Dans des conditions semblables, un esprit bien nourri, enthousiaste du beau, mais façonné à une forte escrime, jugeant à la fois le bon et le mauvais des circonstances, à dû se dire : «Quel est le moyen le plus sûr de remuer toutes ces vieilles âmes ? Elles ignorent en réalité ce qu'elles aimeraient ; elles n'ont un dégoût positif que du grand ; la passion naïve, ardente, l'abandon poétique les fait rougir et les blesse.
- Soyons donc vulgaire dans le choix du sujet, puisque le choix d'un sujet trop grand est une impertinence pour le lecteur du XIXe siècle. Et aussi prenons bien garde à nous abandonner et à parler pour notre propre compte. Nous serons de glace en racontant des passions et des aventures où le commun du monde met ses chaleurs ; nous serons, comme dit l'école, objectif et impersonnel.

«Et aussi, comme nos oreilles ont été harassées dans ces derniers temps par des bavardages d'école puérils, comme nous avons entendu parler d'un certain procédé littéraire appelé réalisme, - injure dégoûtante jetée à la face de tous les analystes, mot vague et élastique qui signifie pour le vulgaire, non pas une méthode nouvelle de création, mais une description minutieuse des accessoires, - nous profiterons de la confusion des esprits et de l'ignorance universelle. Nous étendrons un style nerveux, pittoresque, subtil, exact, sur un canevas banal. Nous enfermerons les sentiments les plus chauds et les plus bouillants dans l'aventure la plus triviale. Les paroles les plus solennelles, les plus décisives, s'échapperont des bouches les plus sottes.
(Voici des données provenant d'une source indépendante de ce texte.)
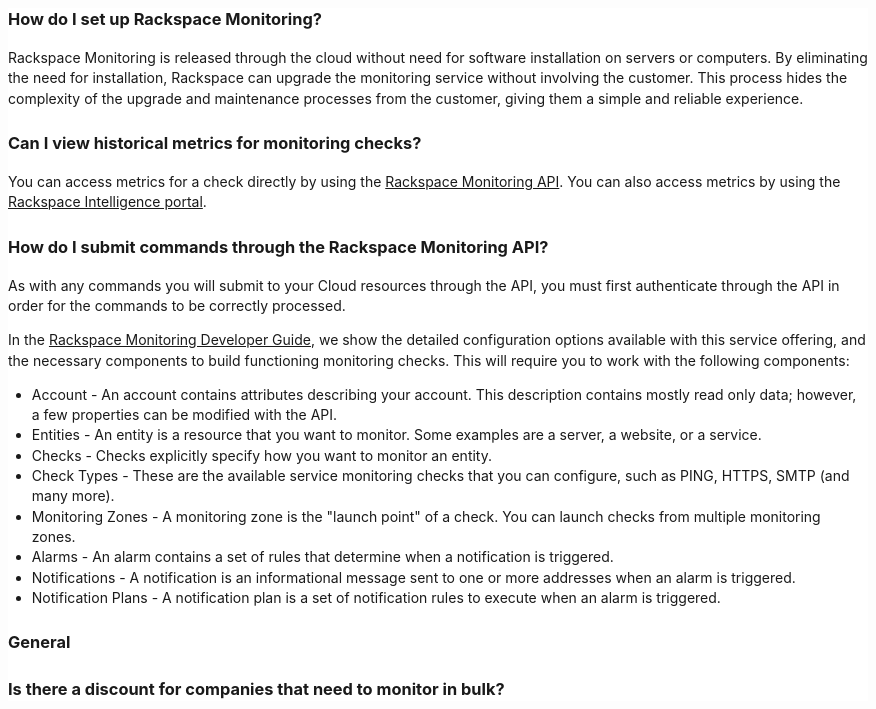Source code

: ### How do I set up Rackspace Monitoring?

Rackspace Monitoring is released through the cloud without need for
software installation on servers or computers. By eliminating the need
for installation, Rackspace can upgrade the monitoring service without
involving the customer. This process hides the complexity of the upgrade
and maintenance processes from the customer, giving them a simple and
reliable experience.

### Can I view historical metrics for monitoring checks?

You can access metrics for a check directly by using the [Rackspace
Monitoring
API](https://developer.rackspace.com/docs/cloud-monitoring/v1/developer-guide/#document-api-operations/metrics-operations).
You can also access metrics by using the [Rackspace Intelligence
portal](https://intelligence.rackspace.com/).

### How do I submit commands through the Rackspace Monitoring API?

As with any commands you will submit to your Cloud resources through the
API, you must first authenticate through the API in order for the
commands to be correctly processed.

In the [Rackspace Monitoring Developer
Guide](https://developer.rackspace.com/docs/cloud-monitoring/v1/developer-guide/),
we show the detailed configuration options available with this service
offering, and the necessary components to build functioning monitoring
checks. This will require you to work with the following components:

-   Account - An account contains attributes describing your account.
    This description contains mostly read only data; however, a few
    properties can be modified with the API.
-   Entities - An entity is a resource that you want to monitor. Some
    examples are a server, a website, or a service.
-   Checks - Checks explicitly specify how you want to monitor
    an entity.
-   Check Types - These are the available service monitoring checks that
    you can configure, such as PING, HTTPS, SMTP (and many more).
-   Monitoring Zones - A monitoring zone is the "launch point" of
    a check. You can launch checks from multiple monitoring zones.
-   Alarms - An alarm contains a set of rules that determine when a
    notification is triggered.
-   Notifications - A notification is an informational message sent to
    one or more addresses when an alarm is triggered.
-   Notification Plans - A notification plan is a set of notification
    rules to execute when an alarm is triggered.

### General

### Is there a discount for companies that need to monitor in bulk?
«Quel est le terrain de sottise, le milieu le plus stupide, le plus productif en absurdités, le plus abondant en imbéciles intolérants ?
«La province.
«Quels y sont les acteurs les plus insupportables ?
«Les petites gens qui s'agitent dans de petites fonctions dont l'exercice fausse leurs idées.
«Quelle est la donnée la plus usée, la plus prostituée, l'orgue de Barbarie le plus éreinté ?
«L'Adultère.
«Je n'ai pas besoin, s'est dit le poète, que mon héroïne soit une héroïne. Pourvu qu'elle soit suffisamment jolie, qu'elle ait des nerfs, de l'ambition, une aspiration irréfrénable vers un monde supérieur, elle sera intéressante. Le tour de force, d'ailleurs, sera plus noble, et notre pécheresse aura au moins ce mérite, - comparativement fort rare, - de se distinguer des fastueuses bavardes de l'époque qui nous a précédés.
«Je n'ai pas besoin de me préoccuper du style, de l'arrangement pittoresque, de la description des milieux ; je possède toutes ces qualités à une puissance surabondante ; je marcherai appuyé sur l'analyse et la logique, et je prouverai ainsi que tous les sujets sont indifféremment bons ou mauvais, selon la manière dont ils sont traités, et que les plus vulgaires peuvent devenir les meilleurs».

Dès lors, Madame Bovary - une gageure, une vraie gageure, un pari, comme toutes les oeuvres d'art - était créée.

Il ne restait plus à l'auteur, pour accomplir le tour de force dans son entier, que de se dépouiller (autant que possible) de son sexe et de se faire femme. Il en est résulté une merveille ; c'est que, malgré tout son zèle de comédien, il n'a pas pu ne pas infuser un sang viril dans les veines de sa créature, et que madame Bovary, pour ce qu'il y a en elle de plus énergique et de plus ambitieux, et aussi de plus rêveur, madame Bovary est restée un homme. Comme la Pallas armée, sortie du cerveau de Zeus, ce bizarre androgyne a gardé toutes les séductions d'une âme virile dans un charmant corps féminin.